One in five Zambians now lives in Lusaka Province. That statistic, true as of the 2022 census, explains something about how the country has changed in the last 60 years. At independence in 1964, the new capital was a dusty town of perhaps 200,000 people. By 2022 the province around it held 3,079,964 residents and counting, packed into just 21,896 square kilometres, the smallest provincial footprint in Zambia. Lusaka is still the capital, and Lusaka Province is still the nucleus around it, but the province now reaches farther than most visitors realise, down to the Lower Zambezi and up into valleys where hippos outnumber human neighbours.
At 140 persons per square kilometre, Lusaka Province is by far the densest part of Zambia, a country whose overall population density is closer to 25. The capital accounts for most of that concentration, but not all of it. Chilanga, Chongwe, Kafue, Luangwa and Rufunsa districts surround the city, and each has grown into a mix of urban satellite and rural hinterland. The province shares borders with Central Province to the north, Southern Province to the south, and Eastern Province to the east. Its southeastern edge meets the Lower Zambezi, with the Lower Zambezi National Park serving as a natural barrier against Zimbabwe and, beyond it, Mozambique. Two airports serve the province: Kenneth Kaunda International Airport in Chongwe District, which handles the international traffic, and Lusaka City Airport, the smaller domestic field within the city itself.
The geography is plateau country with rivers cutting through. The general elevation drops eastward from the Kalahari Basin toward the Zambezi depression, creating the raised flat lands that dominate central Zambia. The Kafue River, a tributary of the Zambezi, cuts huge valleys into that plateau, and its Kafue Flats occupy the southwestern edge of the province. Further east the Luangwa Valley begins its long rift-valley descent, and the Lunsemfwa River carves its own valley across the north. The province sits squarely on a continental watershed: rainfall that falls on one side drains to the Atlantic via the Congo, and on the other to the Indian Ocean via the Zambezi. That divide runs from the DRC down into southern Tanzania. Three seasons shape the year: cool and dry from April to August, hot and dry from August to November, warm and wet from November to April. October is the hottest month.
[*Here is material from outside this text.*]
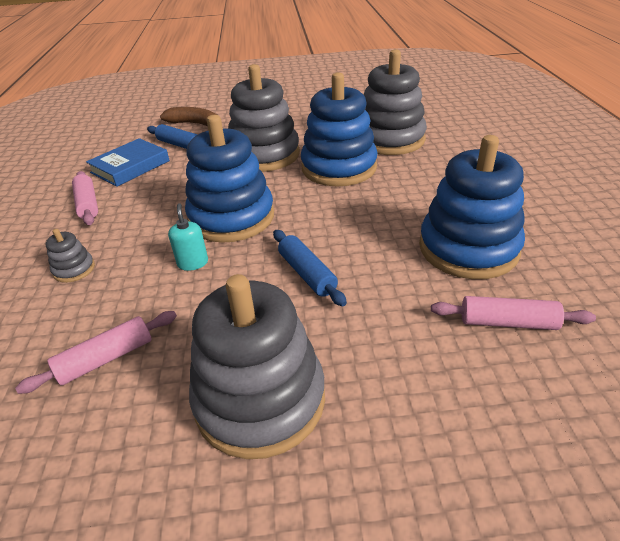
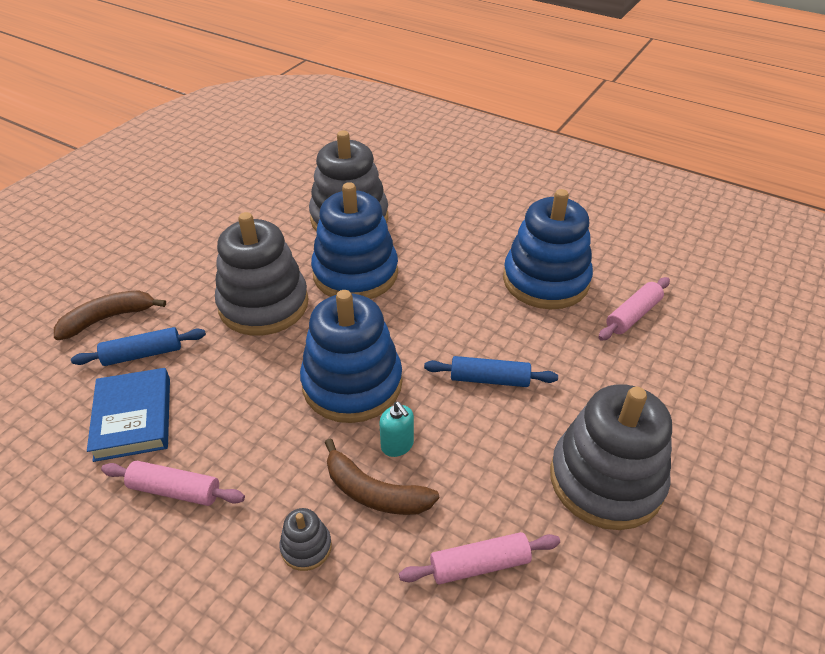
camera: 55 degrees left, 5 degrees up
pink rolling pin [15,311,177,394] -> pink rolling pin turned 75 degrees clockwise [399,532,560,584]
turquoise soap dispenser [168,203,208,271] -> turquoise soap dispenser turned 150 degrees counterclockwise [379,402,414,457]
none -> brown banana [325,438,439,515]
The province's cultural life is older than the capital. The Soli people, long-time inhabitants of the land that became Chongwe District, hold the Nkhombalyanga festival in July and the Chakwela Makumbi in September, the latter a rain ceremony asking for good crops in the season ahead. In Luangwa District the Chikunda people hold the Dantho festival in September, celebrating river life and ancestral spirits. These ceremonies pre-date the colonial period and survived it, as did the chieftaincies that organise them. They sit alongside the contemporary rhythms of Lusaka itself: its markets at Soweto and Kamwala, its office districts, the Embassy Park commemorating the three Zambian presidents buried there, and the road-side trading that extends for tens of kilometres down the Great East and Great North roads. The province is the country's most urbanised by a significant margin, with the highest concentration of doctors and, consequently, the lowest incidence of malaria among Zambia's ten provinces.
Economic life is varied and uneven. Youth unemployment stood at 52 percent as of 2008, though more recent figures vary. Wheat is the province's major crop, with 48,510 metric tonnes produced in 2014, nearly a quarter of Zambia's national output. The cultivated area that year covered 82,603.72 hectares, 4.35 percent of the national total, an inversion that shows the province punching well above its weight in agricultural productivity. Beyond the farms, the Lower Zambezi National Park protects the elephant herds, wild dogs and fish eagles of the valley floor, where the river marks the international border. Tourism operators run walking safaris and canoe trips along the Zambezi and small charter flights into the Luangwa. The province's edges are wild in a way that the capital's expanding suburbs never quite conceal. Lusaka Province is the Zambia most visitors see first and the Zambia they rarely see alone.
Lusaka Province centres near 15.42°S, 29.00°E, with Lusaka itself as the dominant cluster of roads and buildings on the plateau. From altitude the Kafue Flats wetland glints to the southwest in the wet season, and the Lower Zambezi valley cuts a darker line to the southeast. Kenneth Kaunda International Airport (FLKK / FLLS) is the main international field, in Chongwe District east of the city. Lusaka City Airport (FLLK) handles domestic and charter traffic. Best viewing altitude is 8,000–12,000 feet AGL; visibility is excellent in the dry season (May–October) and increasingly hazy toward the burning season (August–October).